Stored items from a collection
────────────────────
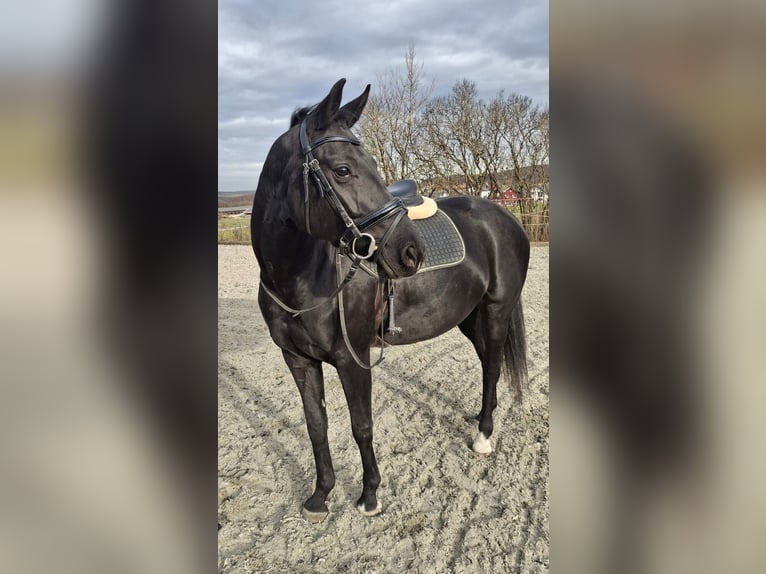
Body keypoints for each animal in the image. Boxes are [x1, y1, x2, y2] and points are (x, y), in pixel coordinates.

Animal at [251, 79, 530, 522]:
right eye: (342, 170)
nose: (411, 253)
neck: (301, 277)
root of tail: (505, 217)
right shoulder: (298, 360)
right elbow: (316, 425)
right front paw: (320, 496)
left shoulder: (352, 358)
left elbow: (360, 425)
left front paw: (369, 495)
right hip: (469, 317)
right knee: (491, 362)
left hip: (496, 310)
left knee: (492, 367)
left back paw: (483, 435)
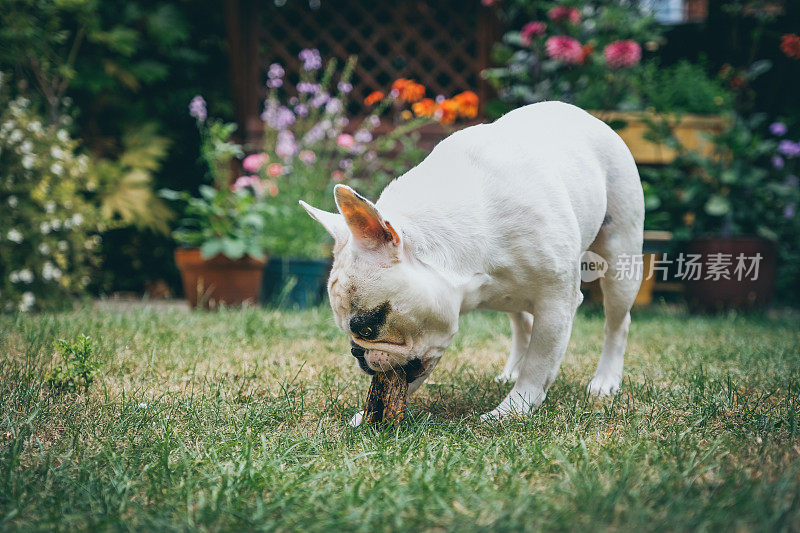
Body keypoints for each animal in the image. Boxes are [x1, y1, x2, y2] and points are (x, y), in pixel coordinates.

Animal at [300, 102, 644, 422]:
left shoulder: (556, 302)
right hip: (513, 298)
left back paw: (605, 380)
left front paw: (512, 410)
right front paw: (368, 413)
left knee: (617, 323)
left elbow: (540, 362)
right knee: (523, 323)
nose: (356, 351)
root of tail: (585, 115)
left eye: (368, 326)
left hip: (620, 260)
────────────────────
**THE TASK:** Starting with the line that contains "right knee: (491, 362)", print every line through the end of the data exactly as written; omit all pictures and add nothing else.

**TASK ANSWER:**
right knee: (491, 362)
left hip: (496, 310)
left knee: (492, 367)
left back paw: (483, 435)
Body keypoints for each animal in the image. Boxes are [x1, y1, x2, y2] and points are (x, y), in pixel coordinates.

Animal at [300, 102, 644, 422]:
left shoulder: (556, 302)
right hip: (513, 298)
left back paw: (605, 380)
left front paw: (512, 410)
right front paw: (368, 413)
left knee: (617, 323)
left elbow: (540, 362)
right knee: (523, 323)
nose: (356, 351)
root of tail: (585, 115)
left eye: (368, 326)
left hip: (620, 260)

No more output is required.